Locked-in syndrome sufferer Tony Nicklinson dies of pneumonia less than a week after losing a legal challenge for the right to end his life

 

Tony Nicklinson, the man with
locked-in syndrome who fought for the right for doctors to legally end his
life, has died.

The 58-year-old passed away at 10am this morning at his Wiltshire home, less than a week after losing a legal challenge for the right to end the life he described as “pure torture”. He was left paralysed following a stroke in 2005.

Family solicitor Saimo Chahal said: "I am extremely sad to tell you that I received a call at 10.45am from Jane Nicklinson to inform me that her husband Tony died peacefully at home at about 10am this morning.

"Jane told me that Tony went rapidly downhill over last weekend, having contracted pneumonia.

"He had made an advanced directive in 2004 refusing any life-sustaining treatment and also refused food from last week.

"Jane said that, after Tony received the draft judgement on August 12 refusing his claim, the fight seemed to go out of him.
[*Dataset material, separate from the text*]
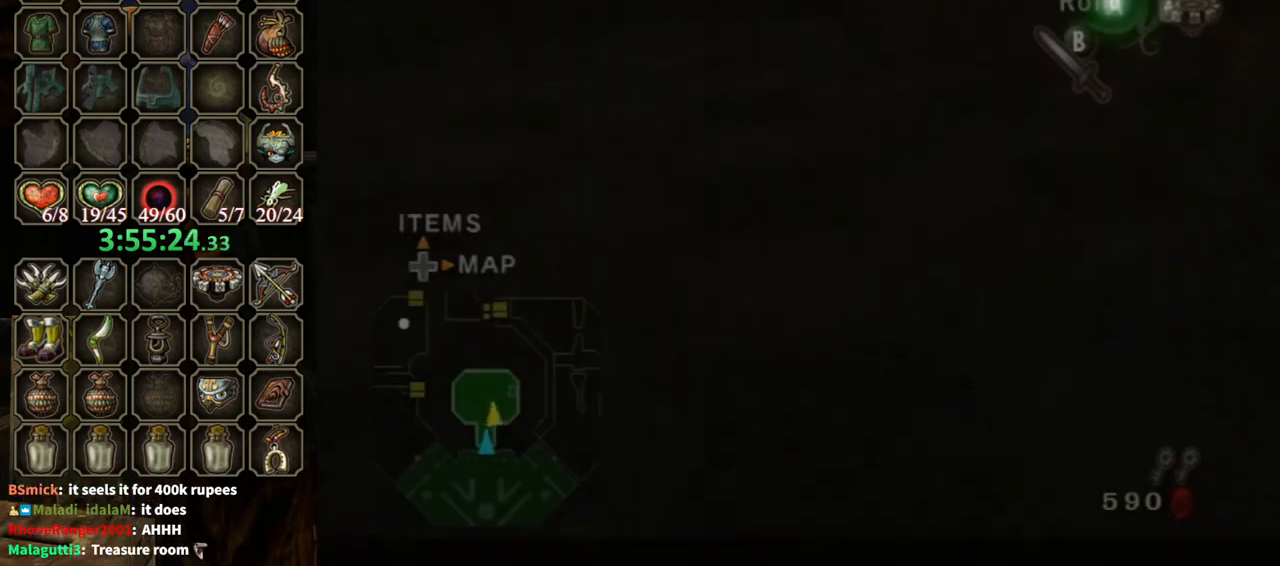
{"buttons": [], "left_stick": "up-right", "right_stick": "center", "events": []}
Mr Nicklinson had said he was “devastated and heartbroken” by the verdict at the High Court last Thursday, which ruled out the possibility of a doctor helping him to die.

Although his condition was known to be deteriorating, Mr Nicklinson’s death was unexpected as he had planned to take his case to the European Court of Human Rights next year.

Although Mr Nicklinson’s death ends his suffering, it is thought he desperately wanted to win the legal battle before dying in order to set a precedent which could help others suffering with lock-in syndrome.

In a brief statement, law firm Bindmans LLP said: “This is to notify you of the sad death of Tony Nicklinson at approximately 10am this morning.”

The lawyers did not give any indication of the cause of Mr Nicklinson's death, although a message posted on his Twitter page this morning, which is regularly updated by members of his family on his behalf, read: “You may already know, my Dad died peacefully this morning of natural causes. He was 58.”

A second post added: “Before he died, he asked us to tweet: 'Goodbye world the time has come, I had some fun'.”

A third post, attributed to his wife, Jane, and adult children Lauren and Beth, said: “Thank you for your support over the years. We would appreciate some privacy at this difficult time.”

Later Beth, writing on her personal Twitter profile, paid tribute to her late father.

She posted: "RIP TonyNicklinson. Couldn't have asked for a better dad, so strong. You are now at peace, we will be fine. I love you xxx"

Wiltshire Police confirmed the force would not be investigating Mr Nicklinson's death.

A spokesman for the force said: “Police are not involved at all. We can confirm he passed away and it is not a matter for Wiltshire Police...His death certificate has been signed by a doctor, so it is not a matter for Wiltshire Police or the coroner.”

Three judges sitting in London last Thursday referred to the “terrible predicament” of Mr Nicklinson.

Lord Justice Toulson, Mr Justice Royce and Mrs Justice Macur, while expressing deep sympathy for the plight of Mr Nicklinson and another locked-in sufferer, unanimously agreed that it would be wrong for the court to depart from the long-established legal position that “voluntary euthanasia is murder, however understandable the motives may be”.

They said doctors and solicitors who encouraged or assisted another person to commit suicide were “at real risk of prosecution”.

They agreed that the current law did not breach human rights and it was for Parliament, not the courts, to decide whether it should be changed.

Any changes would need “the most carefully structured safeguards which only Parliament can deliver”.

After the ruling, Mr Nicklinson's wife, Jane - standing by her weeping husband's side - described the decision as "one-sided".

She said: "You can see from Tony's reaction he's absolutely heartbroken."

They said they intended to appeal against the decision.

Mr Nicklinson's daughter Lauren said last week that the family would keep fighting to allow her father to die "a pain-free and peaceful death".

"The alternative is starvation," she said.

"Why should he have to starve himself to death when he could go (die) in a safe home with people that love him?

"To think that he might have to waste away and starve himself to death is horrific and it makes me feel quite ill, to be honest."

She rejected the argument of pro-life campaigners, saying that her father had a life only in the biological sense of the word.

"Life should not be measured on the quantity, it should be the quality of life," she said.

"Dad would rather live 51 years really happy than 90 years completely miserable.

"Dad hasn't got a life - his life consists of being washed by strangers, undignified moments watching the world go by around him.

"Life should be about quality and happiness, not just for the sake of it."